What needs to be done:
Leave the images out and write out each entry exactly as shown.
━━━━━━━━
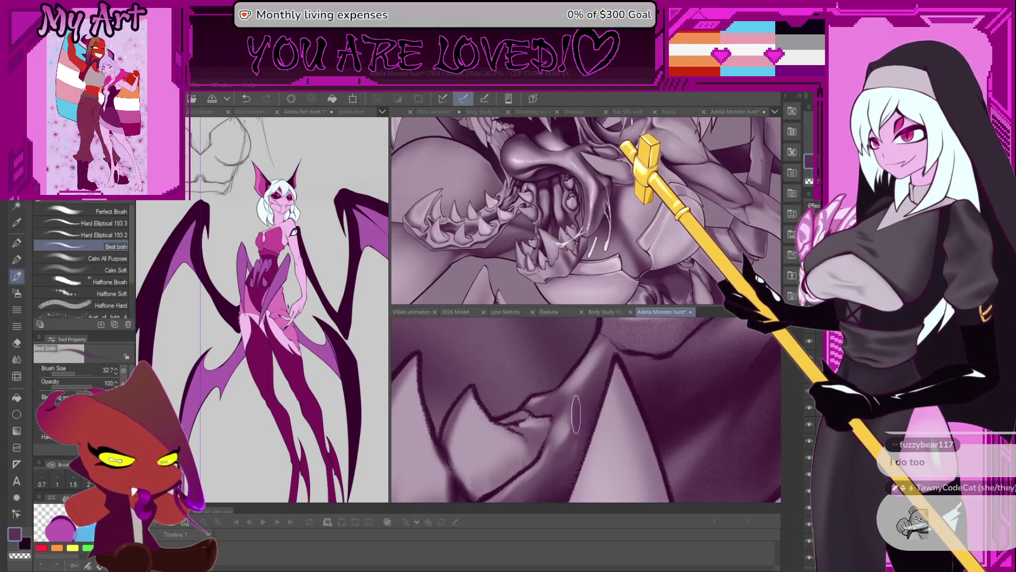
{"action": "scroll", "coordinate": [577, 447], "scroll_direction": "down", "scroll_amount": 5}
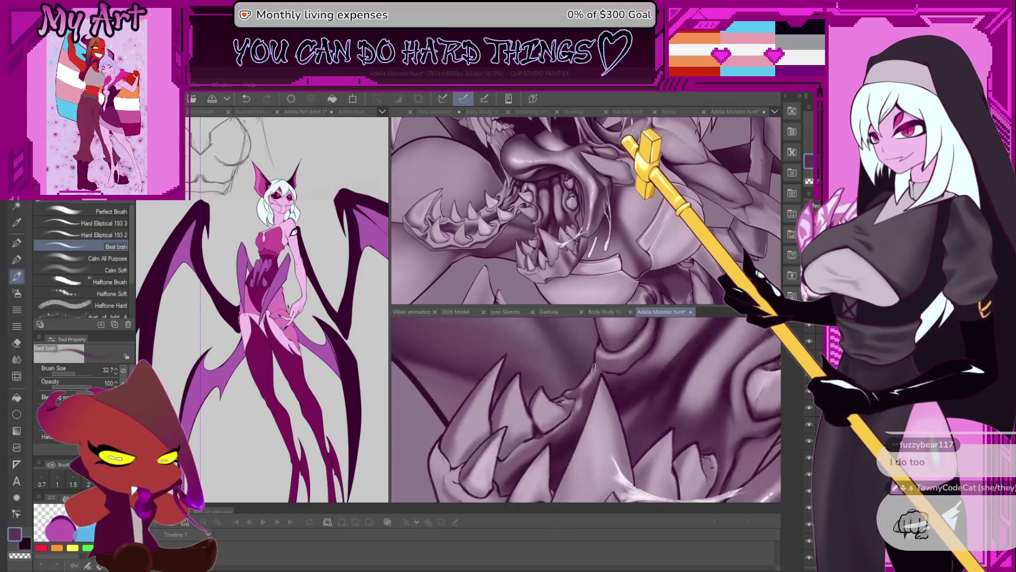
- Zoom and rotate the view so the curved jaw band runs vertically
{"action": "scroll", "coordinate": [583, 423], "scroll_direction": "down", "scroll_amount": 2}
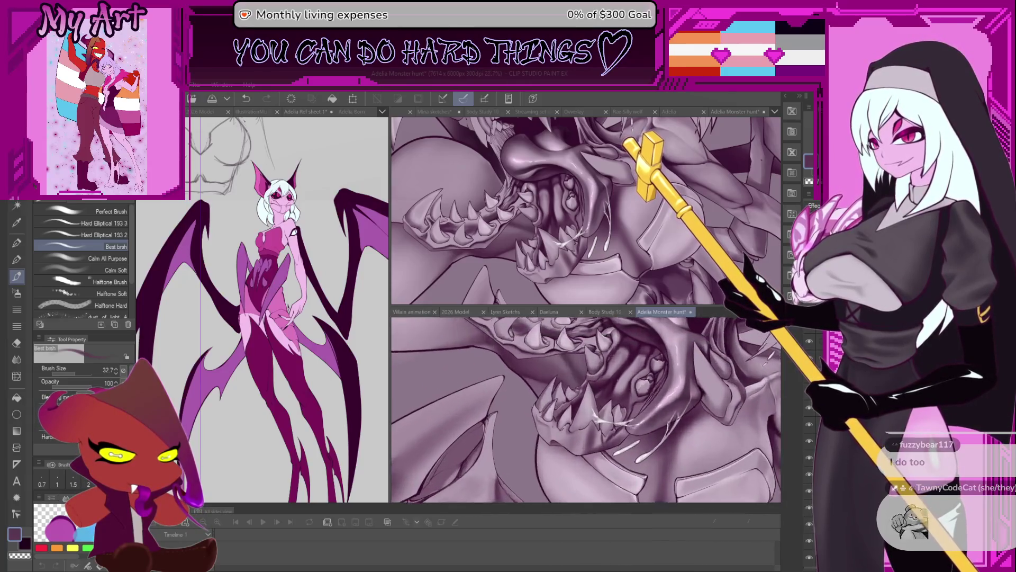
{"action": "scroll", "coordinate": [606, 395], "scroll_direction": "up", "scroll_amount": 4}
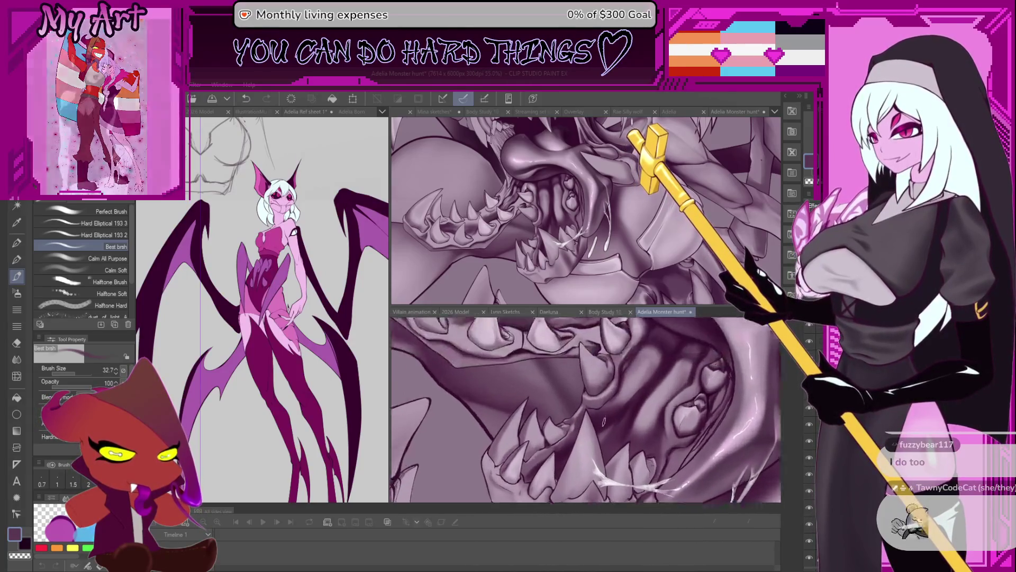
{"action": "left_click_drag", "start_coordinate": [606, 395], "coordinate": [605, 416]}
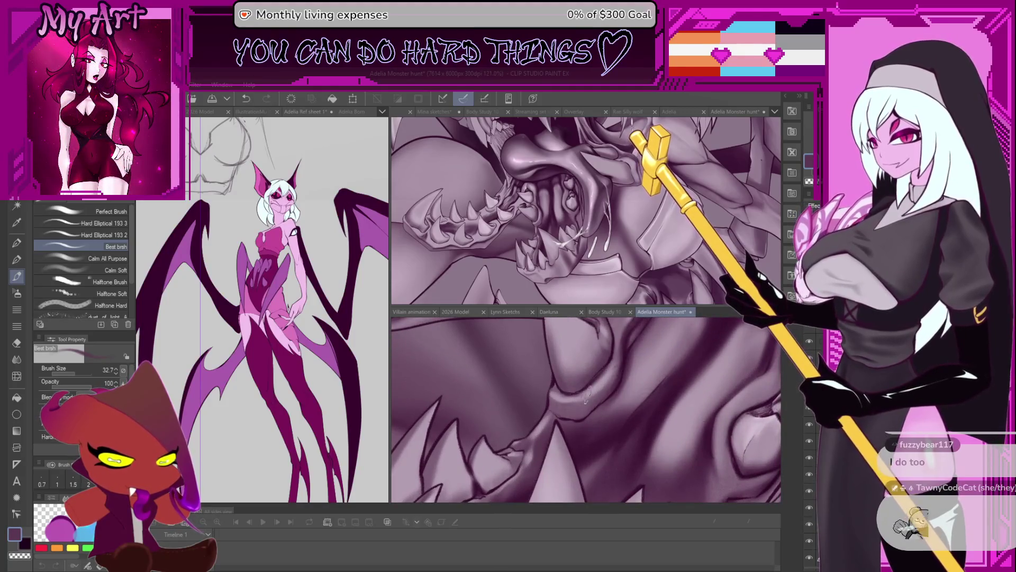
{"action": "scroll", "coordinate": [614, 407], "scroll_direction": "up", "scroll_amount": 4}
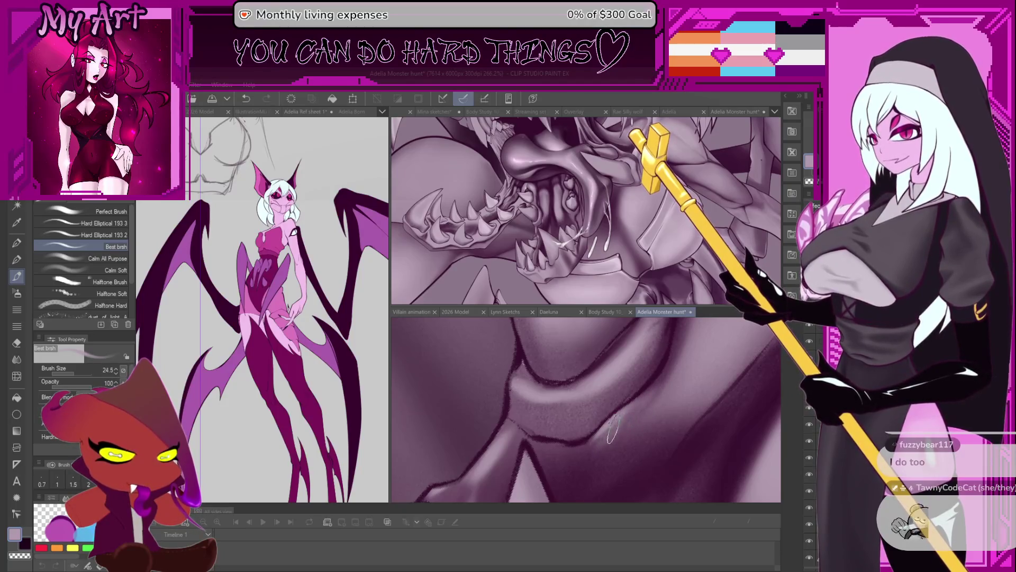
{"action": "left_click_drag", "start_coordinate": [551, 439], "coordinate": [588, 463]}
{"action": "scroll", "coordinate": [615, 443], "scroll_direction": "down", "scroll_amount": 5}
━━━━━━━━
Solution to this task:
{"action": "scroll", "coordinate": [577, 447], "scroll_direction": "down", "scroll_amount": 5}
- Zoom and rotate the view so the curved jaw band runs vertically
{"action": "scroll", "coordinate": [583, 423], "scroll_direction": "down", "scroll_amount": 2}
{"action": "scroll", "coordinate": [606, 395], "scroll_direction": "up", "scroll_amount": 4}
{"action": "left_click_drag", "start_coordinate": [606, 395], "coordinate": [605, 416]}
{"action": "scroll", "coordinate": [614, 407], "scroll_direction": "up", "scroll_amount": 4}
{"action": "left_click_drag", "start_coordinate": [551, 439], "coordinate": [588, 463]}
{"action": "scroll", "coordinate": [615, 443], "scroll_direction": "down", "scroll_amount": 5}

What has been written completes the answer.